Há etnias sociais com poder reivindicativo e etnias sem qualquer poder reivindicativo. O problema é que aqueles que têm força reivindicativa pedem para eles e não para os outros.

Há silêncios ensurdecedores na sociedade portuguesa. A greve geral tornou esses silêncios ainda mais ensurdecedores.

Entendo o sentimento de desagrado dos funcionários públicos, que não são os responsáveis pela crise, mas eles estão longe de ser a expressão prioritária do sofrimento da nossa sociedade. Pelo contrário, têm direitos que mais nenhum português tem e o custo do Estado tem um impacto devastador na vida dos outros portugueses e no nosso contínuo empobrecimento.

É tremendo o silêncio dos desempregados, feridos na sua dignidade humana e, todavia, sem voz, assistem a greves de quem tem o emprego seguro e desesperam diante de um mercado de trabalho que lhes fecha a porta, protegendo os que têm emprego. Onde está o sentido de justiça para com aqueles que mais sofrem? Mascarada de slogans sindicais, é a lei do mais forte.
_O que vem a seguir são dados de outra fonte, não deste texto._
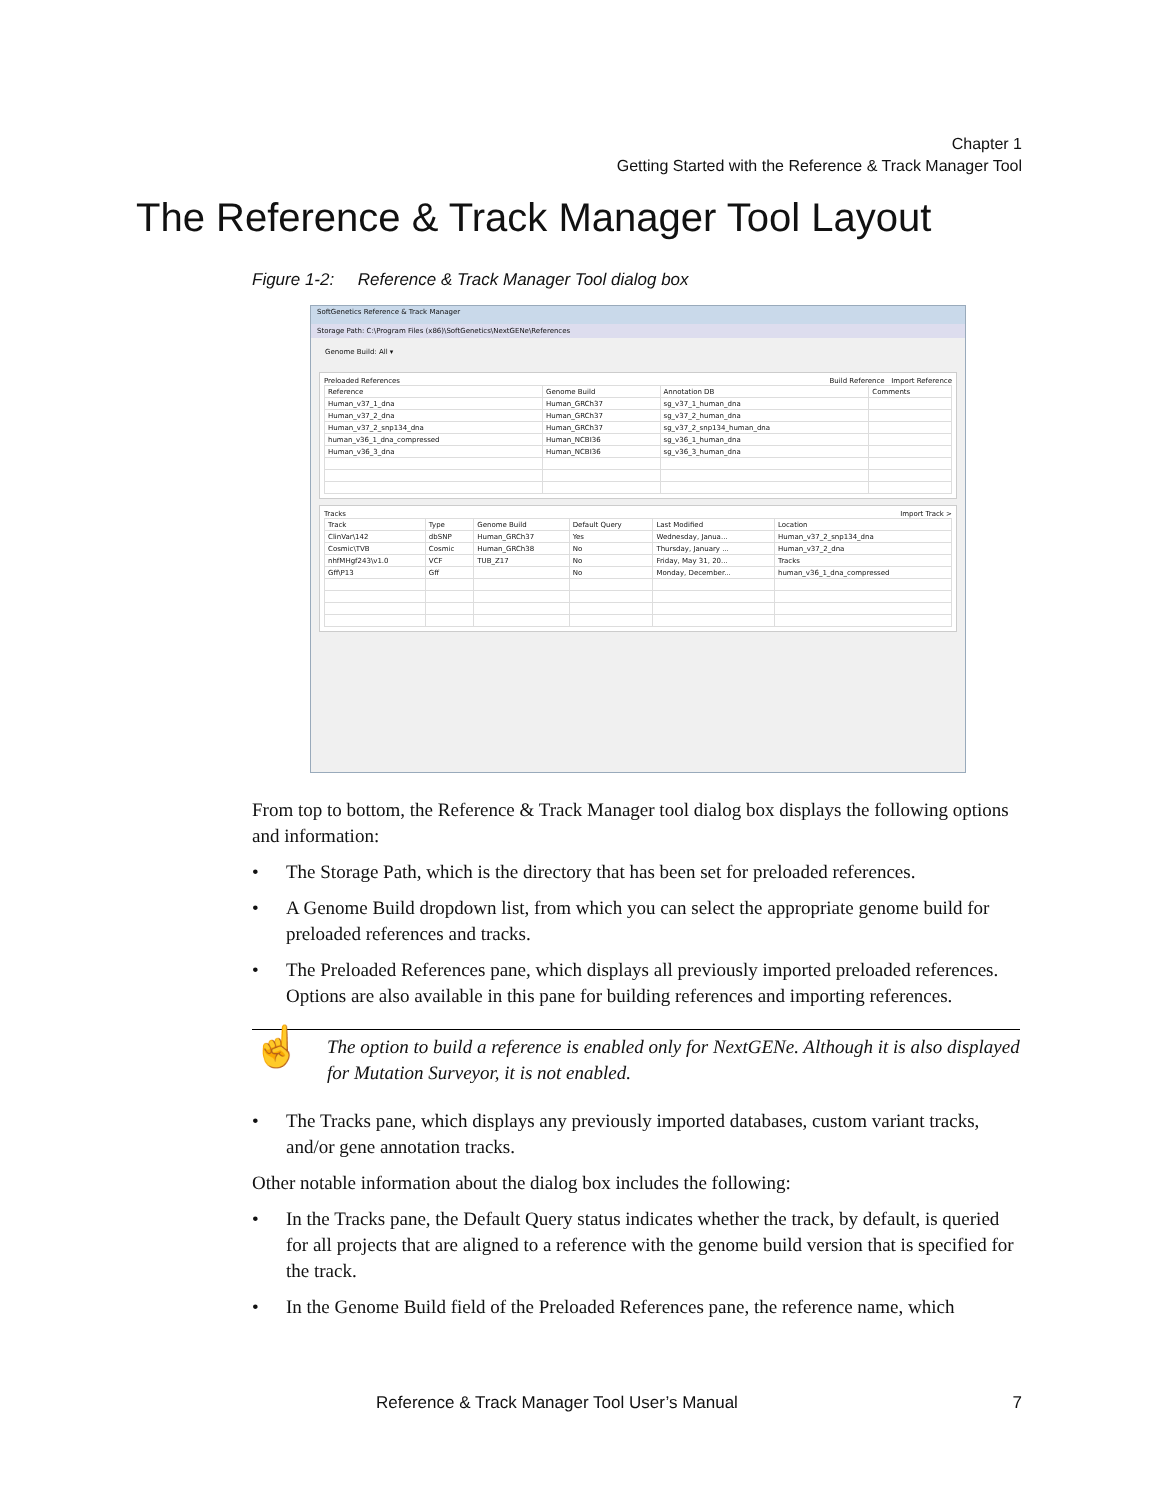Chapter 1
Getting Started with the Reference & Track Manager Tool
The Reference & Track Manager Tool Layout
Figure 1-2: Reference & Track Manager Tool dialog box
SoftGenetics Reference & Track Manager
Storage Path: C:\Program Files (x86)\SoftGenetics\NextGENe\References
Genome Build: All ▾
Preloaded References Build Reference Import Reference
| Reference | Genome Build | Annotation DB | Comments |
| --- | --- | --- | --- |
| Human_v37_1_dna | Human_GRCh37 | sg_v37_1_human_dna | |
| Human_v37_2_dna | Human_GRCh37 | sg_v37_2_human_dna | |
| Human_v37_2_snp134_dna | Human_GRCh37 | sg_v37_2_snp134_human_dna | |
| human_v36_1_dna_compressed | Human_NCBI36 | sg_v36_1_human_dna | |
| Human_v36_3_dna | Human_NCBI36 | sg_v36_3_human_dna | |
Tracks Import Track >
| Track | Type | Genome Build | Default Query | Last Modified | Location |
| --- | --- | --- | --- | --- | --- |
| ClinVar\142 | dbSNP | Human_GRCh37 | Yes | Wednesday, Janua... | Human_v37_2_snp134_dna |
| Cosmic\TVB | Cosmic | Human_GRCh38 | No | Thursday, January ... | Human_v37_2_dna |
| nhfMHgf243\v1.0 | VCF | TUB_Z17 | No | Friday, May 31, 20... | Tracks |
| Gff\P13 | Gff | | No | Monday, December... | human_v36_1_dna_compressed |
From top to bottom, the Reference & Track Manager tool dialog box displays the following options and information:
• The Storage Path, which is the directory that has been set for preloaded references.
• A Genome Build dropdown list, from which you can select the appropriate genome build for preloaded references and tracks.
• The Preloaded References pane, which displays all previously imported preloaded references. Options are also available in this pane for building references and importing references.
☝
The option to build a reference is enabled only for NextGENe. Although it is also displayed for Mutation Surveyor, it is not enabled.
• The Tracks pane, which displays any previously imported databases, custom variant tracks, and/or gene annotation tracks.
Other notable information about the dialog box includes the following:
• In the Tracks pane, the Default Query status indicates whether the track, by default, is queried for all projects that are aligned to a reference with the genome build version that is specified for the track.
• In the Genome Build field of the Preloaded References pane, the reference name, which
Reference & Track Manager Tool User’s Manual
7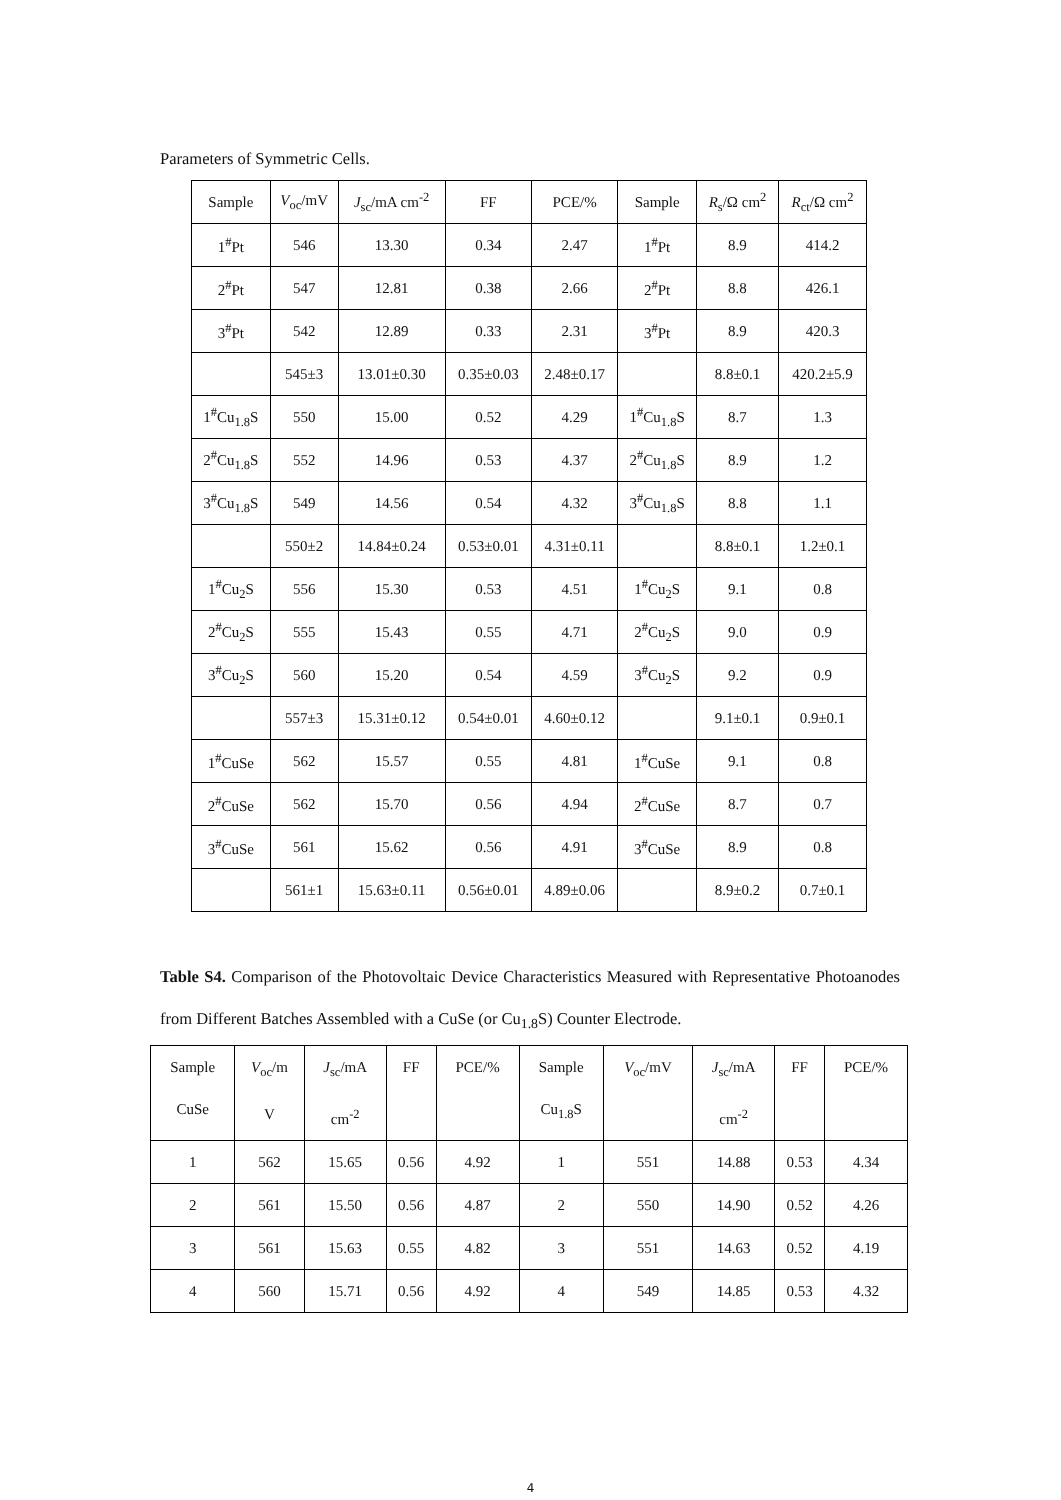Parameters of Symmetric Cells.
| Sample | V<sub>oc</sub>/mV | J<sub>sc</sub>/mA cm<sup>-2</sup> | FF | PCE/% | Sample | R<sub>s</sub>/Ω cm<sup>2</sup> | R<sub>ct</sub>/Ω cm<sup>2</sup> |
| --- | --- | --- | --- | --- | --- | --- | --- |
| 1<sup>#</sup>Pt | 546 | 13.30 | 0.34 | 2.47 | 1<sup>#</sup>Pt | 8.9 | 414.2 |
| 2<sup>#</sup>Pt | 547 | 12.81 | 0.38 | 2.66 | 2<sup>#</sup>Pt | 8.8 | 426.1 |
| 3<sup>#</sup>Pt | 542 | 12.89 | 0.33 | 2.31 | 3<sup>#</sup>Pt | 8.9 | 420.3 |
| | 545±3 | 13.01±0.30 | 0.35±0.03 | 2.48±0.17 | | 8.8±0.1 | 420.2±5.9 |
| 1<sup>#</sup>Cu<sub>1.8</sub>S | 550 | 15.00 | 0.52 | 4.29 | 1<sup>#</sup>Cu<sub>1.8</sub>S | 8.7 | 1.3 |
| 2<sup>#</sup>Cu<sub>1.8</sub>S | 552 | 14.96 | 0.53 | 4.37 | 2<sup>#</sup>Cu<sub>1.8</sub>S | 8.9 | 1.2 |
| 3<sup>#</sup>Cu<sub>1.8</sub>S | 549 | 14.56 | 0.54 | 4.32 | 3<sup>#</sup>Cu<sub>1.8</sub>S | 8.8 | 1.1 |
| | 550±2 | 14.84±0.24 | 0.53±0.01 | 4.31±0.11 | | 8.8±0.1 | 1.2±0.1 |
| 1<sup>#</sup>Cu<sub>2</sub>S | 556 | 15.30 | 0.53 | 4.51 | 1<sup>#</sup>Cu<sub>2</sub>S | 9.1 | 0.8 |
| 2<sup>#</sup>Cu<sub>2</sub>S | 555 | 15.43 | 0.55 | 4.71 | 2<sup>#</sup>Cu<sub>2</sub>S | 9.0 | 0.9 |
| 3<sup>#</sup>Cu<sub>2</sub>S | 560 | 15.20 | 0.54 | 4.59 | 3<sup>#</sup>Cu<sub>2</sub>S | 9.2 | 0.9 |
| | 557±3 | 15.31±0.12 | 0.54±0.01 | 4.60±0.12 | | 9.1±0.1 | 0.9±0.1 |
| 1<sup>#</sup>CuSe | 562 | 15.57 | 0.55 | 4.81 | 1<sup>#</sup>CuSe | 9.1 | 0.8 |
| 2<sup>#</sup>CuSe | 562 | 15.70 | 0.56 | 4.94 | 2<sup>#</sup>CuSe | 8.7 | 0.7 |
| 3<sup>#</sup>CuSe | 561 | 15.62 | 0.56 | 4.91 | 3<sup>#</sup>CuSe | 8.9 | 0.8 |
| | 561±1 | 15.63±0.11 | 0.56±0.01 | 4.89±0.06 | | 8.9±0.2 | 0.7±0.1 |
Table S4. Comparison of the Photovoltaic Device Characteristics Measured with Representative Photoanodes from Different Batches Assembled with a CuSe (or Cu<sub>1.8</sub>S) Counter Electrode.
| Sample CuSe | V<sub>oc</sub>/m V | J<sub>sc</sub>/mA cm<sup>-2</sup> | FF | PCE/% | Sample Cu<sub>1.8</sub>S | V<sub>oc</sub>/mV | J<sub>sc</sub>/mA cm<sup>-2</sup> | FF | PCE/% |
| --- | --- | --- | --- | --- | --- | --- | --- | --- | --- |
| 1 | 562 | 15.65 | 0.56 | 4.92 | 1 | 551 | 14.88 | 0.53 | 4.34 |
| 2 | 561 | 15.50 | 0.56 | 4.87 | 2 | 550 | 14.90 | 0.52 | 4.26 |
| 3 | 561 | 15.63 | 0.55 | 4.82 | 3 | 551 | 14.63 | 0.52 | 4.19 |
| 4 | 560 | 15.71 | 0.56 | 4.92 | 4 | 549 | 14.85 | 0.53 | 4.32 |
4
É aflitivo o silêncio de tantos dos mais velhos, já indefesos, alguns com pensões miseráveis, que se devem perguntar como pode a sociedade fazer-lhes perder poder de compra e feri-los nos apoios sociais. Pura crueldade, mas, claro, não têm voz, são os fracos da democracia moderna. É a lei do mais forte.

É perturbador o silêncio dos pobres, velhos e novos, atingidos no recuo das prestações sociais quando esperariam, com toda a razão, que os sacrifícios não passassem por eles. Mas esta gente não tem voz, não influencia, não se impõe, pede sopa. Devendo ser o centro de nós todos, os pobres são a periferia da democracia. É a lei do mais forte.

É, por fim, surpreendente o silêncio dos que pagam impostos e alimentam tudo isto. Os milhões de portugueses que trabalham no setor privado, que todos os dia lutam pelo seu trabalho, que todos os dias lidam com o espetro do desemprego, que todos os dias equacionam emigrar, assistem incrédulos e passivos a esta constatação: são os que têm emprego seguro, pago por eles, que parecem ser as vítimas da democracia e da crise.

A democracia tem apenas duzentos anos. Daqui por uns séculos se reconhecerá como era injusta e imperfeita a democracia do século XXI.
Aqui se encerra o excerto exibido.